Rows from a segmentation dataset

== == ==

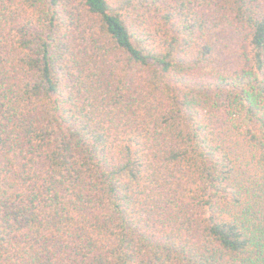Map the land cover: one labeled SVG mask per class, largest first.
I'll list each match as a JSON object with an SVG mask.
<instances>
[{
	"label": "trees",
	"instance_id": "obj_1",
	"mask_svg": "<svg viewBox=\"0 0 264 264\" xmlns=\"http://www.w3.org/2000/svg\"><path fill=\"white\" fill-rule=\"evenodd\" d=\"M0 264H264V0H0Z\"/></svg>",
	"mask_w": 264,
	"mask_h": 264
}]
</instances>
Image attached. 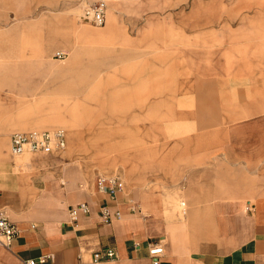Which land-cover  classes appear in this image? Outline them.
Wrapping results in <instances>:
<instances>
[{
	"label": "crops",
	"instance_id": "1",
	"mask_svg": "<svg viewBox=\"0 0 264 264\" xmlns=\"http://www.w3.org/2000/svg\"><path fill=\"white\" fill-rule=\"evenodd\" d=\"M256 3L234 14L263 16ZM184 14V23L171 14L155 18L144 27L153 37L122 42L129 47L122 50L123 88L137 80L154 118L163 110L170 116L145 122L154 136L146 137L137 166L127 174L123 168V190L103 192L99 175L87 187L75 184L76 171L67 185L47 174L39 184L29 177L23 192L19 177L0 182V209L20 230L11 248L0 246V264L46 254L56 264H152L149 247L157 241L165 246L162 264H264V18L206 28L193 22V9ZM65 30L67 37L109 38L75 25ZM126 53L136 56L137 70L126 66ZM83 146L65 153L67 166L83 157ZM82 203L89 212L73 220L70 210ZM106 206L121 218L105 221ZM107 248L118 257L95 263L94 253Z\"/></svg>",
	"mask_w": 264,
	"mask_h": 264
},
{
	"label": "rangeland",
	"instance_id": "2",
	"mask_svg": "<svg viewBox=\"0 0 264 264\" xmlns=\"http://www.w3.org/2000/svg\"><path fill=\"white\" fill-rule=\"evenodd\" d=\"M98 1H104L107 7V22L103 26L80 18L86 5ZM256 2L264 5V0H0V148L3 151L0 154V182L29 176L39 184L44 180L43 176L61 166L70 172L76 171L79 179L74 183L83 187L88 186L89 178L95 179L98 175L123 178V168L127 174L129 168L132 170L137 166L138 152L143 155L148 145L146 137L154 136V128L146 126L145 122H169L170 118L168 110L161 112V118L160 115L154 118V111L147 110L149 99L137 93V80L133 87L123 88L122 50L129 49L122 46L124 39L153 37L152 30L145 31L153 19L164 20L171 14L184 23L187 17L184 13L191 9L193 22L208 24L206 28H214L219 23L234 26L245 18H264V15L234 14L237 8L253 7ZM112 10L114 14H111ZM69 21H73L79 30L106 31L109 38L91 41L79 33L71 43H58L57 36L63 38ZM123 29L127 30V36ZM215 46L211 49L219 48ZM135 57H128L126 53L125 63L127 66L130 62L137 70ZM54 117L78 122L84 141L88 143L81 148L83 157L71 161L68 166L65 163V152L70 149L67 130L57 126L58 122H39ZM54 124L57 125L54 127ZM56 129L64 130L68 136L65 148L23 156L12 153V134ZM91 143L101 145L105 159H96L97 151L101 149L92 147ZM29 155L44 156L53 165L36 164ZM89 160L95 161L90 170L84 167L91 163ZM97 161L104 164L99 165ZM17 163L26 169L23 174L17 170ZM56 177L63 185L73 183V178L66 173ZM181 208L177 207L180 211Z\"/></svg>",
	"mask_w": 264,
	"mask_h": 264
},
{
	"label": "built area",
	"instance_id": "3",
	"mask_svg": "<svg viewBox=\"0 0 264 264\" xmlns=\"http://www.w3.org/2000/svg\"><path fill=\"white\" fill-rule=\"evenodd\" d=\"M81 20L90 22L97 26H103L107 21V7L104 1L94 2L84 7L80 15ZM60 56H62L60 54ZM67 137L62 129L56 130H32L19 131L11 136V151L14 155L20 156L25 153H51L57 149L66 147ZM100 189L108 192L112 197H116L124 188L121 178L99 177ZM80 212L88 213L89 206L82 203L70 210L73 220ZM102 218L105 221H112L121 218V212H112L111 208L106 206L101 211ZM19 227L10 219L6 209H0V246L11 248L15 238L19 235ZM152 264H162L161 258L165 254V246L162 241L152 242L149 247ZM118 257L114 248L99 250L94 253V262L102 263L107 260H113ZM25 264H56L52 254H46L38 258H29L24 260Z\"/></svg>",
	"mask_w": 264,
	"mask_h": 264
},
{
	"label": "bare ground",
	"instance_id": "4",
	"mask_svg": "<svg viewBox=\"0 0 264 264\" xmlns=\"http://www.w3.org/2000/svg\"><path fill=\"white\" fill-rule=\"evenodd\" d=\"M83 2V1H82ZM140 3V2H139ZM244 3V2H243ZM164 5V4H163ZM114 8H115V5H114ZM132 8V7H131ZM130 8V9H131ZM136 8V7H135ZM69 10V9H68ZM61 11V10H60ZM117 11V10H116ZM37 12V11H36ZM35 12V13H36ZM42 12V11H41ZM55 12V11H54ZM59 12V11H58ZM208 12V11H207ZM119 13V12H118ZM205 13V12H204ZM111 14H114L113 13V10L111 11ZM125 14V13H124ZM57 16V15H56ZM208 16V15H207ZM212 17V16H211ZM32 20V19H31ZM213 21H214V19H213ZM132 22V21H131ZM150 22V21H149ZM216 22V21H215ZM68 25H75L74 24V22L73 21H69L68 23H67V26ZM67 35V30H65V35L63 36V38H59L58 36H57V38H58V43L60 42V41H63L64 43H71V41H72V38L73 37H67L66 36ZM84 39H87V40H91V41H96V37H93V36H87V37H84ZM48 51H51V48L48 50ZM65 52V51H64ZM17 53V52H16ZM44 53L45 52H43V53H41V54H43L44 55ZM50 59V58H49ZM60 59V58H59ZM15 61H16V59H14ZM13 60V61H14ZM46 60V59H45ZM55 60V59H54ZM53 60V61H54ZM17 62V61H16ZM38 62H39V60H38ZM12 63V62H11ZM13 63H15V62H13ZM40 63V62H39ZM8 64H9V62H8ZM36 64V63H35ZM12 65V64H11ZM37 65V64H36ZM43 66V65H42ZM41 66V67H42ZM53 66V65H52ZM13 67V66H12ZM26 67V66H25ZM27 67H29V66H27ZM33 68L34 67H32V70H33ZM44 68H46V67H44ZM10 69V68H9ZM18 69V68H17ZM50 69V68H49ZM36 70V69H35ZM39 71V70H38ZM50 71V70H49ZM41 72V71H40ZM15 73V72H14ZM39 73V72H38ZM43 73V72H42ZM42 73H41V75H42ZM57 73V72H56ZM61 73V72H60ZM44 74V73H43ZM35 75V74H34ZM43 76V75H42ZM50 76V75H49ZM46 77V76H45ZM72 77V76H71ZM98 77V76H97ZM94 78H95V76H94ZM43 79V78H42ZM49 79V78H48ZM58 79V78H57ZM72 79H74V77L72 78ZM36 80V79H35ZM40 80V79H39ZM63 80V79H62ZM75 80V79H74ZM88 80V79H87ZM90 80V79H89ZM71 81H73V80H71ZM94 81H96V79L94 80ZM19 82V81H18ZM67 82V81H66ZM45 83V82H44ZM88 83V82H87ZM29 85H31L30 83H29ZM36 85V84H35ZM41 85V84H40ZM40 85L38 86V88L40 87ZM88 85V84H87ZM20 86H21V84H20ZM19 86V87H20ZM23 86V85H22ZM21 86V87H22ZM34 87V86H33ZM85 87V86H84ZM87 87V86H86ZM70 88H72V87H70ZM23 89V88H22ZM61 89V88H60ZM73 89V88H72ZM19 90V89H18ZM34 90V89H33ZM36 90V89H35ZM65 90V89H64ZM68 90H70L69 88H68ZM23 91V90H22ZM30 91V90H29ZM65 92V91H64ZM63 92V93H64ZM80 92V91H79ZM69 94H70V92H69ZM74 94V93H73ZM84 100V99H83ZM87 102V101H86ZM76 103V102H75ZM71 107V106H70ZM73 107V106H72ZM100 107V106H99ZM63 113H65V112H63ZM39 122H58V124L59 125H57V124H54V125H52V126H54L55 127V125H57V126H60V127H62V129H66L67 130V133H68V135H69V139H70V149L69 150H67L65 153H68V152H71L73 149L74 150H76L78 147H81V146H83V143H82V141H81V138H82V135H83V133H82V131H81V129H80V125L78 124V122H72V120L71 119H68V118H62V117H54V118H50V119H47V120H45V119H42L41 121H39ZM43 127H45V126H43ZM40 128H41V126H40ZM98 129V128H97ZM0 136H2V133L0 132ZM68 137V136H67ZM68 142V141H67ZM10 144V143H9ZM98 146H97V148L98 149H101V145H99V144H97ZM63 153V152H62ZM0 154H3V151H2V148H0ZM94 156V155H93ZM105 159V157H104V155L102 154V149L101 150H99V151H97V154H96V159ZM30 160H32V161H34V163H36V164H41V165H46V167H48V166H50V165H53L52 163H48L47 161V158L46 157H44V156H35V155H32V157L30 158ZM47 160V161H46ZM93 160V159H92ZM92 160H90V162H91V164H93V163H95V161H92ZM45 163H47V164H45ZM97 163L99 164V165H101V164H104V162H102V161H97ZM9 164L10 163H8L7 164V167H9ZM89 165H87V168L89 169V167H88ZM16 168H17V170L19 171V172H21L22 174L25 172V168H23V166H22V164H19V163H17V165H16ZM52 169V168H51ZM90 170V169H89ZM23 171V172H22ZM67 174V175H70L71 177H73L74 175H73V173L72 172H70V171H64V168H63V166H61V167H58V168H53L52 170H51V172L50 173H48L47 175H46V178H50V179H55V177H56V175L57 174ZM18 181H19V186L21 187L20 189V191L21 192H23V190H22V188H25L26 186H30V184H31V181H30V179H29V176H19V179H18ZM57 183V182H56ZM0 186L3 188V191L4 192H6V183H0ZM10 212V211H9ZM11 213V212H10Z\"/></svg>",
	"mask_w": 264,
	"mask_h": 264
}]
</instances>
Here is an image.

== == ==

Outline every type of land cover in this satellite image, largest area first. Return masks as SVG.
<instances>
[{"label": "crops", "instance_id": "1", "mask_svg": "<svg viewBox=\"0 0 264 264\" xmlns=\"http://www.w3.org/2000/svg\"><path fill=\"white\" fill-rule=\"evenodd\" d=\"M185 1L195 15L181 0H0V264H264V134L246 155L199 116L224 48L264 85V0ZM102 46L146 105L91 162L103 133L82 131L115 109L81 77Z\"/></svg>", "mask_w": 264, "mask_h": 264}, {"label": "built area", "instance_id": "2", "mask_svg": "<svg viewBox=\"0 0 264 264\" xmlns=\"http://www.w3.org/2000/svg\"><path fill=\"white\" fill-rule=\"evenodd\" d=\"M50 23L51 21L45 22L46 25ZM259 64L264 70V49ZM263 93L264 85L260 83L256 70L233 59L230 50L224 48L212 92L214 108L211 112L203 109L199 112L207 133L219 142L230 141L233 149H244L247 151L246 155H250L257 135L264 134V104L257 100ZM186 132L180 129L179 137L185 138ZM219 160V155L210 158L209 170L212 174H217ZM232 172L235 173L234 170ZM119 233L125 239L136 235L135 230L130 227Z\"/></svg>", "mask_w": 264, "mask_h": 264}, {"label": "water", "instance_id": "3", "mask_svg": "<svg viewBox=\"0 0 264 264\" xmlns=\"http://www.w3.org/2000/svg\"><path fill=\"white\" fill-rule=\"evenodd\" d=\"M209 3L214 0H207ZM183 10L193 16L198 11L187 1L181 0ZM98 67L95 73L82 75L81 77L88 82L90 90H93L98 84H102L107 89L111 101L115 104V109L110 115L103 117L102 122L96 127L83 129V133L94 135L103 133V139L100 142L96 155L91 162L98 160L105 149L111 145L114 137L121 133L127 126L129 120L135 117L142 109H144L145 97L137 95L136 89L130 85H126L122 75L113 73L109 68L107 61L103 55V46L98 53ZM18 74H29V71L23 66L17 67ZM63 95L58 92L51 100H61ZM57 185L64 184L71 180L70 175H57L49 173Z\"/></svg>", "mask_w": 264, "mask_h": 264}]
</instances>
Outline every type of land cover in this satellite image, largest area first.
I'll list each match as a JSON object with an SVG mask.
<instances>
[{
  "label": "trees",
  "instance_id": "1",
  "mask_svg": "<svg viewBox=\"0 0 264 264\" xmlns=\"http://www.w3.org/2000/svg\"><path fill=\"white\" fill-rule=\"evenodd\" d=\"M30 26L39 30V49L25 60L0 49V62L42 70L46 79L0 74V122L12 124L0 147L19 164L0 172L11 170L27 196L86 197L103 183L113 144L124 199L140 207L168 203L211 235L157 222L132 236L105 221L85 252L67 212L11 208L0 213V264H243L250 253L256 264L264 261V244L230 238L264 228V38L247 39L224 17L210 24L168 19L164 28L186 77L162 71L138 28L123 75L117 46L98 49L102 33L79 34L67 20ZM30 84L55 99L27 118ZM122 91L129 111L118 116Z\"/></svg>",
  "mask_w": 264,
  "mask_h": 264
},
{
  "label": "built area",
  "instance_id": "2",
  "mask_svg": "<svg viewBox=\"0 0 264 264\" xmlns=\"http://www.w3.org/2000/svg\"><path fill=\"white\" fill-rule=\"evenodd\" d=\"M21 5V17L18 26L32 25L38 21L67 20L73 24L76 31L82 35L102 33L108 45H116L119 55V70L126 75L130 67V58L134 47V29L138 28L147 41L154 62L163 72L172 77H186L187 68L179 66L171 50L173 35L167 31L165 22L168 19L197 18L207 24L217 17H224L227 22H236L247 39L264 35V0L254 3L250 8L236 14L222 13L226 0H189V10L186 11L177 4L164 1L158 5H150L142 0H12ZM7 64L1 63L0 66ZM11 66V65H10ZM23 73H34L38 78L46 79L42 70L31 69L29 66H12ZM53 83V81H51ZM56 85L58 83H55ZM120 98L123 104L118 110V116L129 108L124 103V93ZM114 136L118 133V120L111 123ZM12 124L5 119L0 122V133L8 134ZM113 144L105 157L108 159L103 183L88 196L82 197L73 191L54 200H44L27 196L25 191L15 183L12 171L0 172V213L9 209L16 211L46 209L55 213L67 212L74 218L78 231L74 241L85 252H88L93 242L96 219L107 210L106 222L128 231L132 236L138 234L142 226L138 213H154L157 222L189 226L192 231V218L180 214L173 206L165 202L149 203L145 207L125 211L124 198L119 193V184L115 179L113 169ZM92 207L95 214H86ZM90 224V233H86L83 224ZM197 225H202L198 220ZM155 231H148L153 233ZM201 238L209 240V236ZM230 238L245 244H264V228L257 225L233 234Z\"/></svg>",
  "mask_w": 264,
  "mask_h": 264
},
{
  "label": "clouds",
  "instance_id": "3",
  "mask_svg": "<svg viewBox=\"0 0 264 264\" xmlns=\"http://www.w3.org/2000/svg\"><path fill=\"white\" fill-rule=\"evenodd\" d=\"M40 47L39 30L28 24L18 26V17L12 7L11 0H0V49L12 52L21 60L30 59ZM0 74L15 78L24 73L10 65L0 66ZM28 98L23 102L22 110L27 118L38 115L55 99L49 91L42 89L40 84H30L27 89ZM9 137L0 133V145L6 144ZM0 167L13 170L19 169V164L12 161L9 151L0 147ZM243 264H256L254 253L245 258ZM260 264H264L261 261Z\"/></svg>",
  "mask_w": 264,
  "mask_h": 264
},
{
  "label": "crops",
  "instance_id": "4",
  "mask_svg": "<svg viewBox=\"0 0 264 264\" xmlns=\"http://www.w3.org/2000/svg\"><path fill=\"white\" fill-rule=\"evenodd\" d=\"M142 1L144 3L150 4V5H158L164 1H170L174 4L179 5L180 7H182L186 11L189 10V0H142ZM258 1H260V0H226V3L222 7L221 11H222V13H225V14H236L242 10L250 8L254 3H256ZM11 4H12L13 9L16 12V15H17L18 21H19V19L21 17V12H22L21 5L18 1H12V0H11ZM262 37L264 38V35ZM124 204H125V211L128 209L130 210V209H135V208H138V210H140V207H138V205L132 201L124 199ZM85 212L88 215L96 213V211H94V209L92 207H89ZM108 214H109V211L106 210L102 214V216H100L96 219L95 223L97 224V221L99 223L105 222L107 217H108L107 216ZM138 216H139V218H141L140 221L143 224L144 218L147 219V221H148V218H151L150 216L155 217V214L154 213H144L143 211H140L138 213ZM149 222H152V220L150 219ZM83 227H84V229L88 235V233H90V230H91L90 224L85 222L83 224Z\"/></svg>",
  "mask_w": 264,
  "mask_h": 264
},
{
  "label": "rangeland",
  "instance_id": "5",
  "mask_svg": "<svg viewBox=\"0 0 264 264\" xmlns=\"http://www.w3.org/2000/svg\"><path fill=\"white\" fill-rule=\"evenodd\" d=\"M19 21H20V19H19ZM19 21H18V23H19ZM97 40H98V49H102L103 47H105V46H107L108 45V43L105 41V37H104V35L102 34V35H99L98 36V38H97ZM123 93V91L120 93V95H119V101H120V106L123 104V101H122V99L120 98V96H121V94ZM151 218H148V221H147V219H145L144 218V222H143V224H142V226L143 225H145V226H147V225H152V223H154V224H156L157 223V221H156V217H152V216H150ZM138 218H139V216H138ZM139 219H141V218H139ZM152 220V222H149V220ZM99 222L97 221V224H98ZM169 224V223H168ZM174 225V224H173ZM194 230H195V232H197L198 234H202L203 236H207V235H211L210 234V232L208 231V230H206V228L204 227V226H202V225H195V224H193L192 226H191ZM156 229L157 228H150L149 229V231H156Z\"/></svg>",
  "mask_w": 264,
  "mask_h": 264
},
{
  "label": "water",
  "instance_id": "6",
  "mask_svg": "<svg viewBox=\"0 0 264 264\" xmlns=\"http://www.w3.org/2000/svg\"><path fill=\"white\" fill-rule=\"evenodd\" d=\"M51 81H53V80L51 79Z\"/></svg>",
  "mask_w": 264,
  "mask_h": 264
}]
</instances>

== == ==

#### [What the task asks]
Locate each line of the material above containing the string "every", matching case exactly, and copy those lines out in full.

#### [Correct output]
Outline every type of land cover in this satellite image, largest area first. Return masks as SVG.
Outline every type of land cover in this satellite image, largest area first.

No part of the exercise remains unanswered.